If you have problems the first few times you set up DNS, you are not alone. Most people run into trouble at some point, until they've worked enough with DNS to figure out where problems are likely to hide. In this section, we show you some of the most common DNS-related problems and offer some tips on getting your service running again.
Caution |
If you use the Red Hat GUI configuration tool redhat-config-bind, you may run into serious trouble. This tool overwrites your regular files and can make it difficult to diagnose problems. In addition, once you commit to working with the GUI tool, you cannot return to DNS configuration at the command line. (Think of it like switching to synthetic oil in your car.) Other GUI tools may hide crucial data in nonstandard locations or might even fail to parse all the options available in the service. We strongly recommend that you work with BIND9 and DNS services at the command line with a text editor. |
Luckily, most DNS problems can be resolved with regular command line programs. Traditionally, the nslookup program has been the primary troubleshooting choice, but the newer program dig has quickly supplanted it. The output from dig provides a great deal of information that can help you fix your DNS server issues quickly and accurately.

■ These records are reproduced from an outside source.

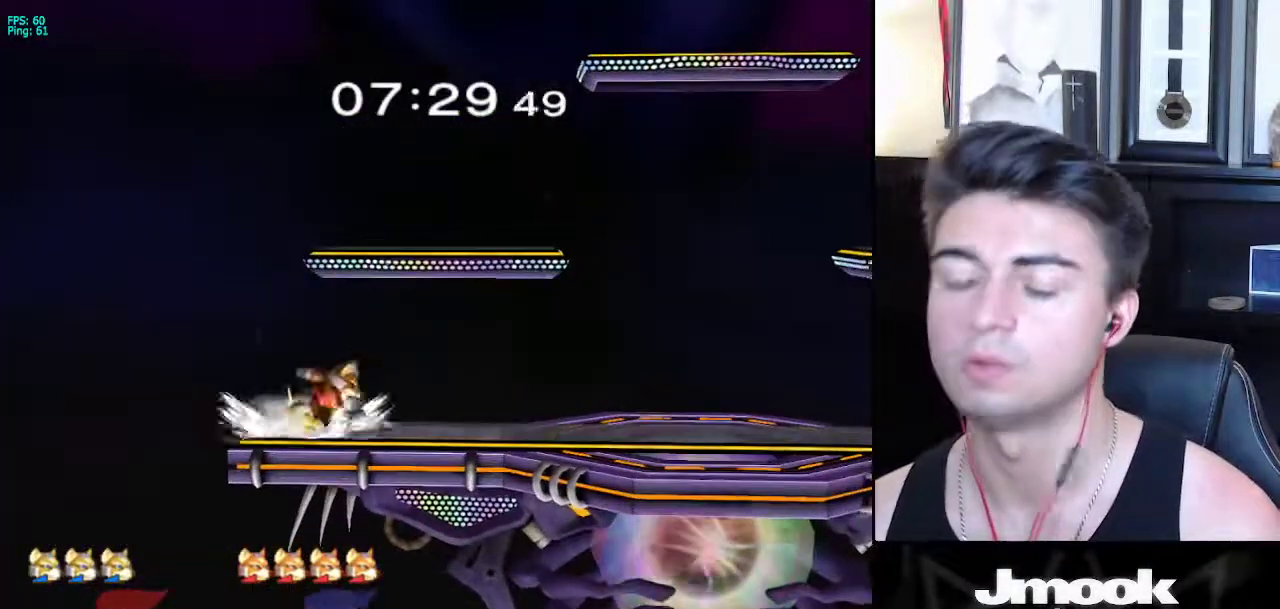
{"buttons": [], "left_stick": "center", "right_stick": "center", "events": []}
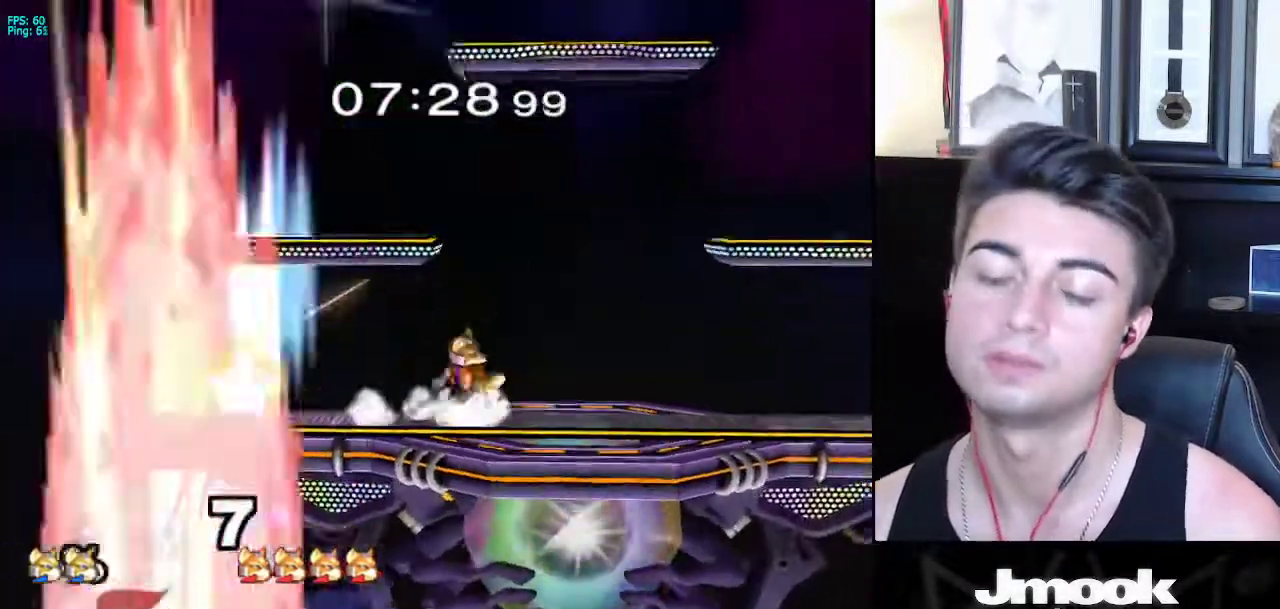
{"buttons": [], "left_stick": "center", "right_stick": "center", "events": []}
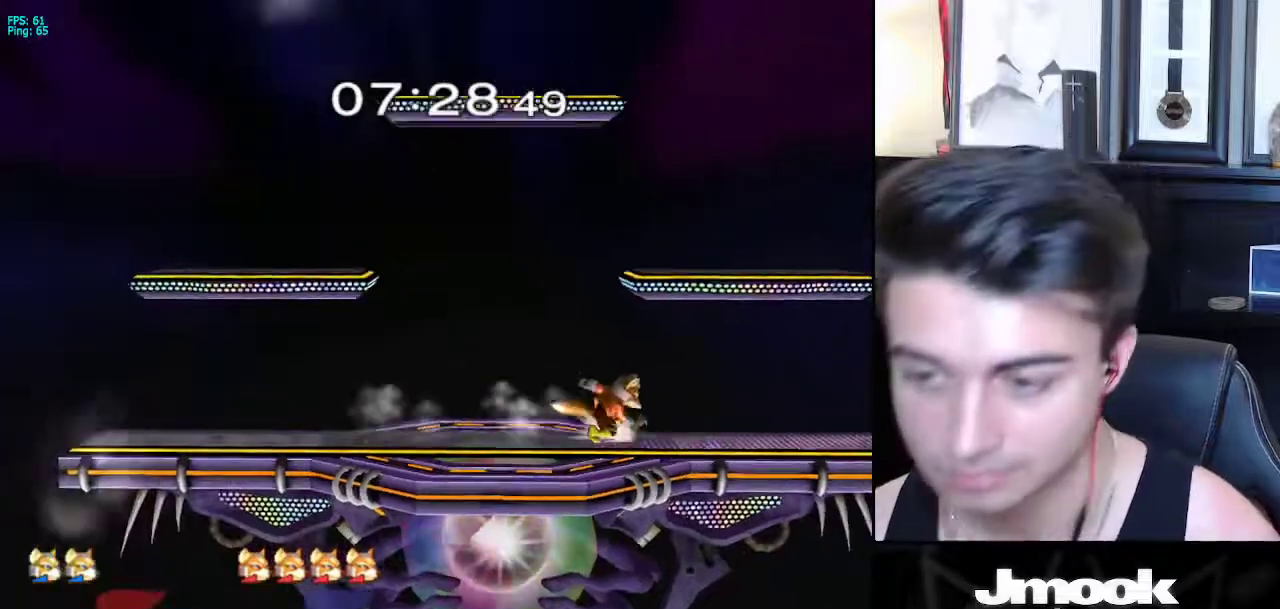
{"buttons": [], "left_stick": "center", "right_stick": "center", "events": []}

For example, you can use dig to "walk" the DNS tree for a given domain, as demonstrated earlier in this chapter. You can also use dig to complete entire zone transfers from a specified name server, which is a very useful tool (or security check). To do so, issue this command:
# dig example.com axfr @10.1.1.1 ; <<>> DiG 9.2.2-P3 <<>> example.com axfr @10.1.1.1 ;; global options: printcmd example.com. 86400 IN SOA example.com. tom.yahoo.com.example.com. 2004011824 10800 900 604800 86400 example com. 86400 IN A 10.1.1.1 example.com . 86400 IN NS ns.example.com. example.com. 86400 IN NS ns2.example.com. ftp example.com. 86400 IN CNAME example.com. mail.example.com . 86400 IN CNAME example.com. ns.example.com. 86400 IN A 10.1.1.) ns2.example.com. 86400 IN A 192.168.128.3 webdav.example.com. 86400 IN CNAME example.com. www.example.com. 86400 IN CNAME example.com. example.com. 86400 IN SOA example.com. tom.yahoo.com.example.com. 2004011824 10800 900 604800 86400 ;; Query time: 3 msec ;; SERVER: 10.1.1.1#53(10.1.1.1) ;; WHEN: Mon Jan 19 01:21:40 2004 ;; XFR size: 12 records
While this is useful if you are the administrator of example. com, think how much trouble this could cause if someone else was able to suck down all your unsecured reverse DNS records. Handing over a complete zone record, which contains every IP address on the network is not high on our list of Secure Administrative Policies.
Finding DNS problems can be a bit tricky. You need to think about the tools you use, the settings in /etc/named.conf versus settings in zone files or slave server settings, the zone transfer settings you've chosen, and what you're resolving against. Not to mention things like iptables and firewalling rules!
The entries in the /var/log/messages log file can be very helpful in narrowing down possible solutions. The remainder of this section offers solutions to common DNS service problems.
One common DNS problem involves slave name servers. If you change the master example.com.zone file and restart the service, but the slave name server does not also update itself, external DNS requests might fail or receive the wrong information. To solve this question, think about how the master server works.
When a zone file is changed and named restarts, the daemon sends a NOTIFY command that should trigger the slave server to restart itself as well. To see whether your named did this, check your log files:
# tail /var/log/messages ... Jan 19 02:33:47 localhost named[7665]: zone example.com/IN: loaded serial 2004011825 Jan 19 02:33:47 localhost named[7665]: zone localhost/IN: loaded serial 42 Jan 19 02:33:47 localhost named[7665]: running Jan 19 02:33:47 localhost named[7665]: zone example.com/IN: sending notifies (serial 2004011825)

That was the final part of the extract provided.